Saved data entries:
——

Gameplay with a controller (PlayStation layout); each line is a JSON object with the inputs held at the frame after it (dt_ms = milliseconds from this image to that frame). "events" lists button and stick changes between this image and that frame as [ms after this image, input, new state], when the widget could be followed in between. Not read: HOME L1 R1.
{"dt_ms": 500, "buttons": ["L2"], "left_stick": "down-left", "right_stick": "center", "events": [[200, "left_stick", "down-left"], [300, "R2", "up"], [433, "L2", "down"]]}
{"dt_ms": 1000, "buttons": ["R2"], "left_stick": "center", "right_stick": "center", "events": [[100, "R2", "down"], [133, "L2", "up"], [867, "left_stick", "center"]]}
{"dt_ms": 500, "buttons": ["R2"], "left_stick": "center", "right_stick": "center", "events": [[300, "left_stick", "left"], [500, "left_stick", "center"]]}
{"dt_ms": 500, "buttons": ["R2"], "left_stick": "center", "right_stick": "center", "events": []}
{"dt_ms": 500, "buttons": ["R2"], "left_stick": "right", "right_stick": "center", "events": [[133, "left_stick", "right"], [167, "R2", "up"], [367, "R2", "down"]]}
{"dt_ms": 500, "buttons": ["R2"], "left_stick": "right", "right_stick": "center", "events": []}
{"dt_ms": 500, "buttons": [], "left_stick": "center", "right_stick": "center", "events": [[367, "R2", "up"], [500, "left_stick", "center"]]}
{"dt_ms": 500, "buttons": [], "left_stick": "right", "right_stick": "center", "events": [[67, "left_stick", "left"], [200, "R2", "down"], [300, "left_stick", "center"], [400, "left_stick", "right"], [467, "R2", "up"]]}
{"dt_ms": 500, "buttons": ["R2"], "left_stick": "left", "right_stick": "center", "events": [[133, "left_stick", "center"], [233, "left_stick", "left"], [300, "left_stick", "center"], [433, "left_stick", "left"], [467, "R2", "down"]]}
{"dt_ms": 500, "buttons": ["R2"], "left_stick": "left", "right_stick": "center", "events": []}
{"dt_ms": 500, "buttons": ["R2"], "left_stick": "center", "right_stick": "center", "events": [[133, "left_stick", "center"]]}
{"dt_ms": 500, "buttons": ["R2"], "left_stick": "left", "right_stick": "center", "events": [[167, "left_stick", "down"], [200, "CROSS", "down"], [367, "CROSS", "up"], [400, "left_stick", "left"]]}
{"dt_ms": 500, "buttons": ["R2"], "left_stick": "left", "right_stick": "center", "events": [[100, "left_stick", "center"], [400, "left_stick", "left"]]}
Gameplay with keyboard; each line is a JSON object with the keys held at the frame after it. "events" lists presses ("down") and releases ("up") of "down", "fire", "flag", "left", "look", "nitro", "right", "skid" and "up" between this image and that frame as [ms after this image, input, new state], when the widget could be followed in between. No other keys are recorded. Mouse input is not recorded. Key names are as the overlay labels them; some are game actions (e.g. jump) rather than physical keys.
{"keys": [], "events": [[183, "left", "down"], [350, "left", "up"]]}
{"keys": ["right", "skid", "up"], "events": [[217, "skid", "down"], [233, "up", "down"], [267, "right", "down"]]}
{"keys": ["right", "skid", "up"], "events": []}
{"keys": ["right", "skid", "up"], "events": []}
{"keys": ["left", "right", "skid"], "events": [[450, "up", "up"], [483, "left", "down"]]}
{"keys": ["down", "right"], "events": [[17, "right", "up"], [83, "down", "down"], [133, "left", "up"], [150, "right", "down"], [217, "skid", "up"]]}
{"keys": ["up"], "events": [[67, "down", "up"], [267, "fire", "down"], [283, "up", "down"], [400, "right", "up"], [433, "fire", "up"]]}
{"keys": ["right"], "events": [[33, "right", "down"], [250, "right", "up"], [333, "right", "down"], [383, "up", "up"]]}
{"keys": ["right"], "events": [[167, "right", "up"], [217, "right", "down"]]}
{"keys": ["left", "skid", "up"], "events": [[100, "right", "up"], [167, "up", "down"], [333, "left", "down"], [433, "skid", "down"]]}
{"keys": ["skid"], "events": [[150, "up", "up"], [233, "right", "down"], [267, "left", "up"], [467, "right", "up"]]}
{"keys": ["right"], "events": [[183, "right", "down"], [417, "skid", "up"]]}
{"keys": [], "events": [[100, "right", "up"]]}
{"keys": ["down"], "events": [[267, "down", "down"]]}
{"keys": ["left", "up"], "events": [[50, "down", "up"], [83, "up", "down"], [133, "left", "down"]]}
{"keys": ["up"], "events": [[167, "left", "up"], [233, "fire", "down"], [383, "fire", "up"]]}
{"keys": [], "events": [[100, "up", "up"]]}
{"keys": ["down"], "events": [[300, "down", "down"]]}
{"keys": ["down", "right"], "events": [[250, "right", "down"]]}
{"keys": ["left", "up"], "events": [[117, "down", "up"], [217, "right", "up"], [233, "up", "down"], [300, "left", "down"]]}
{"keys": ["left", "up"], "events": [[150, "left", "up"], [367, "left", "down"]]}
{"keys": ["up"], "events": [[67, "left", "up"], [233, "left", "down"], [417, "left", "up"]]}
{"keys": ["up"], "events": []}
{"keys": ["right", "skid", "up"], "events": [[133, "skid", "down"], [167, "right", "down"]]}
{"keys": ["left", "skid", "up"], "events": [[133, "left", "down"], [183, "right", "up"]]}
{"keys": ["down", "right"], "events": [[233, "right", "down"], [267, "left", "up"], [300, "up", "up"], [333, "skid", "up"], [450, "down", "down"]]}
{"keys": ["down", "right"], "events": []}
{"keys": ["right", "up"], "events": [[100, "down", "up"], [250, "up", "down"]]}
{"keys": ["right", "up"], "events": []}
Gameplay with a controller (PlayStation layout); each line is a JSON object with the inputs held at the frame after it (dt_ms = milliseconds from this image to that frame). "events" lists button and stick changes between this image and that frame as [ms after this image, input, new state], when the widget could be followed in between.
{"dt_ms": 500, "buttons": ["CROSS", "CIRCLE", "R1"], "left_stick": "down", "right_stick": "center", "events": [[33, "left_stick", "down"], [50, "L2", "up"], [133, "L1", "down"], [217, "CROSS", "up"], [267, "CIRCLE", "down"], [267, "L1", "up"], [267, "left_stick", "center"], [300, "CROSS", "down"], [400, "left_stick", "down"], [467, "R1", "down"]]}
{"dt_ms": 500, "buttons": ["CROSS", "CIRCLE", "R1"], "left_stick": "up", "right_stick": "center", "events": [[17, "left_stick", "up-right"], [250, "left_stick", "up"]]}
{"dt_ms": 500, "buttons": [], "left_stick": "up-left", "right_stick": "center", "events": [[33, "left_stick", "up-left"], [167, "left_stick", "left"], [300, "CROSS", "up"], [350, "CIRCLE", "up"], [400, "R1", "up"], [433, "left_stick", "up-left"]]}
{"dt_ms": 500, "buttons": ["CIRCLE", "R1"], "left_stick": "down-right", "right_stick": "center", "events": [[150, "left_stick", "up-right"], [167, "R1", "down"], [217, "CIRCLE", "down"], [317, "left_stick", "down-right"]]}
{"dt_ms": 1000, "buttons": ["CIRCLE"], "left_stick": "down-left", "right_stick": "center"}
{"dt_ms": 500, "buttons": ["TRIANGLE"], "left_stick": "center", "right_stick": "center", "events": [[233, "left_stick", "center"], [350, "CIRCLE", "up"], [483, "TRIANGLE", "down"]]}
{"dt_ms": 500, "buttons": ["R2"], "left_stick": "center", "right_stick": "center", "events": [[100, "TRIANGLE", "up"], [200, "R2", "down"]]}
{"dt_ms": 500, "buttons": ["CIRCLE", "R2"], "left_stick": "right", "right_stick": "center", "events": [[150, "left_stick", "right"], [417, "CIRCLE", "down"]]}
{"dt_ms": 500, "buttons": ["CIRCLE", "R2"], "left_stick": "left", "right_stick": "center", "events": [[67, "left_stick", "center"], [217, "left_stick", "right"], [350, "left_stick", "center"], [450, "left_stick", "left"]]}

——

All of the records need to be returned exactly as they are.

Gameplay with a controller (PlayStation layout); each line is a JSON object with the inputs held at the frame after it (dt_ms = milliseconds from this image to that frame). "events" lists button and stick changes between this image and that frame as [ms after this image, input, new state], when the widget could be followed in between. Not read: HOME L1 R1.
{"dt_ms": 500, "buttons": ["L2"], "left_stick": "down-left", "right_stick": "center", "events": [[200, "left_stick", "down-left"], [300, "R2", "up"], [433, "L2", "down"]]}
{"dt_ms": 1000, "buttons": ["R2"], "left_stick": "center", "right_stick": "center", "events": [[100, "R2", "down"], [133, "L2", "up"], [867, "left_stick", "center"]]}
{"dt_ms": 500, "buttons": ["R2"], "left_stick": "center", "right_stick": "center", "events": [[300, "left_stick", "left"], [500, "left_stick", "center"]]}
{"dt_ms": 500, "buttons": ["R2"], "left_stick": "center", "right_stick": "center", "events": []}
{"dt_ms": 500, "buttons": ["R2"], "left_stick": "right", "right_stick": "center", "events": [[133, "left_stick", "right"], [167, "R2", "up"], [367, "R2", "down"]]}
{"dt_ms": 500, "buttons": ["R2"], "left_stick": "right", "right_stick": "center", "events": []}
{"dt_ms": 500, "buttons": [], "left_stick": "center", "right_stick": "center", "events": [[367, "R2", "up"], [500, "left_stick", "center"]]}
{"dt_ms": 500, "buttons": [], "left_stick": "right", "right_stick": "center", "events": [[67, "left_stick", "left"], [200, "R2", "down"], [300, "left_stick", "center"], [400, "left_stick", "right"], [467, "R2", "up"]]}
{"dt_ms": 500, "buttons": ["R2"], "left_stick": "left", "right_stick": "center", "events": [[133, "left_stick", "center"], [233, "left_stick", "left"], [300, "left_stick", "center"], [433, "left_stick", "left"], [467, "R2", "down"]]}
{"dt_ms": 500, "buttons": ["R2"], "left_stick": "left", "right_stick": "center", "events": []}
{"dt_ms": 500, "buttons": ["R2"], "left_stick": "center", "right_stick": "center", "events": [[133, "left_stick", "center"]]}
{"dt_ms": 500, "buttons": ["R2"], "left_stick": "left", "right_stick": "center", "events": [[167, "left_stick", "down"], [200, "CROSS", "down"], [367, "CROSS", "up"], [400, "left_stick", "left"]]}
{"dt_ms": 500, "buttons": ["R2"], "left_stick": "left", "right_stick": "center", "events": [[100, "left_stick", "center"], [400, "left_stick", "left"]]}
Gameplay with keyboard; each line is a JSON object with the keys held at the frame after it. "events" lists presses ("down") and releases ("up") of "down", "fire", "flag", "left", "look", "nitro", "right", "skid" and "up" between this image and that frame as [ms after this image, input, new state], when the widget could be followed in between. No other keys are recorded. Mouse input is not recorded. Key names are as the overlay labels them; some are game actions (e.g. jump) rather than physical keys.
{"keys": [], "events": [[183, "left", "down"], [350, "left", "up"]]}
{"keys": ["right", "skid", "up"], "events": [[217, "skid", "down"], [233, "up", "down"], [267, "right", "down"]]}
{"keys": ["right", "skid", "up"], "events": []}
{"keys": ["right", "skid", "up"], "events": []}
{"keys": ["left", "right", "skid"], "events": [[450, "up", "up"], [483, "left", "down"]]}
{"keys": ["down", "right"], "events": [[17, "right", "up"], [83, "down", "down"], [133, "left", "up"], [150, "right", "down"], [217, "skid", "up"]]}
{"keys": ["up"], "events": [[67, "down", "up"], [267, "fire", "down"], [283, "up", "down"], [400, "right", "up"], [433, "fire", "up"]]}
{"keys": ["right"], "events": [[33, "right", "down"], [250, "right", "up"], [333, "right", "down"], [383, "up", "up"]]}
{"keys": ["right"], "events": [[167, "right", "up"], [217, "right", "down"]]}
{"keys": ["left", "skid", "up"], "events": [[100, "right", "up"], [167, "up", "down"], [333, "left", "down"], [433, "skid", "down"]]}
{"keys": ["skid"], "events": [[150, "up", "up"], [233, "right", "down"], [267, "left", "up"], [467, "right", "up"]]}
{"keys": ["right"], "events": [[183, "right", "down"], [417, "skid", "up"]]}
{"keys": [], "events": [[100, "right", "up"]]}
{"keys": ["down"], "events": [[267, "down", "down"]]}
{"keys": ["left", "up"], "events": [[50, "down", "up"], [83, "up", "down"], [133, "left", "down"]]}
{"keys": ["up"], "events": [[167, "left", "up"], [233, "fire", "down"], [383, "fire", "up"]]}
{"keys": [], "events": [[100, "up", "up"]]}
{"keys": ["down"], "events": [[300, "down", "down"]]}
{"keys": ["down", "right"], "events": [[250, "right", "down"]]}
{"keys": ["left", "up"], "events": [[117, "down", "up"], [217, "right", "up"], [233, "up", "down"], [300, "left", "down"]]}
{"keys": ["left", "up"], "events": [[150, "left", "up"], [367, "left", "down"]]}
{"keys": ["up"], "events": [[67, "left", "up"], [233, "left", "down"], [417, "left", "up"]]}
{"keys": ["up"], "events": []}
{"keys": ["right", "skid", "up"], "events": [[133, "skid", "down"], [167, "right", "down"]]}
{"keys": ["left", "skid", "up"], "events": [[133, "left", "down"], [183, "right", "up"]]}
{"keys": ["down", "right"], "events": [[233, "right", "down"], [267, "left", "up"], [300, "up", "up"], [333, "skid", "up"], [450, "down", "down"]]}
{"keys": ["down", "right"], "events": []}
{"keys": ["right", "up"], "events": [[100, "down", "up"], [250, "up", "down"]]}
{"keys": ["right", "up"], "events": []}
Gameplay with a controller (PlayStation layout); each line is a JSON object with the inputs held at the frame after it (dt_ms = milliseconds from this image to that frame). "events" lists button and stick changes between this image and that frame as [ms after this image, input, new state], when the widget could be followed in between.
{"dt_ms": 500, "buttons": ["CROSS", "CIRCLE", "R1"], "left_stick": "down", "right_stick": "center", "events": [[33, "left_stick", "down"], [50, "L2", "up"], [133, "L1", "down"], [217, "CROSS", "up"], [267, "CIRCLE", "down"], [267, "L1", "up"], [267, "left_stick", "center"], [300, "CROSS", "down"], [400, "left_stick", "down"], [467, "R1", "down"]]}
{"dt_ms": 500, "buttons": ["CROSS", "CIRCLE", "R1"], "left_stick": "up", "right_stick": "center", "events": [[17, "left_stick", "up-right"], [250, "left_stick", "up"]]}
{"dt_ms": 500, "buttons": [], "left_stick": "up-left", "right_stick": "center", "events": [[33, "left_stick", "up-left"], [167, "left_stick", "left"], [300, "CROSS", "up"], [350, "CIRCLE", "up"], [400, "R1", "up"], [433, "left_stick", "up-left"]]}
{"dt_ms": 500, "buttons": ["CIRCLE", "R1"], "left_stick": "down-right", "right_stick": "center", "events": [[150, "left_stick", "up-right"], [167, "R1", "down"], [217, "CIRCLE", "down"], [317, "left_stick", "down-right"]]}
{"dt_ms": 1000, "buttons": ["CIRCLE"], "left_stick": "down-left", "right_stick": "center"}
{"dt_ms": 500, "buttons": ["TRIANGLE"], "left_stick": "center", "right_stick": "center", "events": [[233, "left_stick", "center"], [350, "CIRCLE", "up"], [483, "TRIANGLE", "down"]]}
{"dt_ms": 500, "buttons": ["R2"], "left_stick": "center", "right_stick": "center", "events": [[100, "TRIANGLE", "up"], [200, "R2", "down"]]}
{"dt_ms": 500, "buttons": ["CIRCLE", "R2"], "left_stick": "right", "right_stick": "center", "events": [[150, "left_stick", "right"], [417, "CIRCLE", "down"]]}
{"dt_ms": 500, "buttons": ["CIRCLE", "R2"], "left_stick": "left", "right_stick": "center", "events": [[67, "left_stick", "center"], [217, "left_stick", "right"], [350, "left_stick", "center"], [450, "left_stick", "left"]]}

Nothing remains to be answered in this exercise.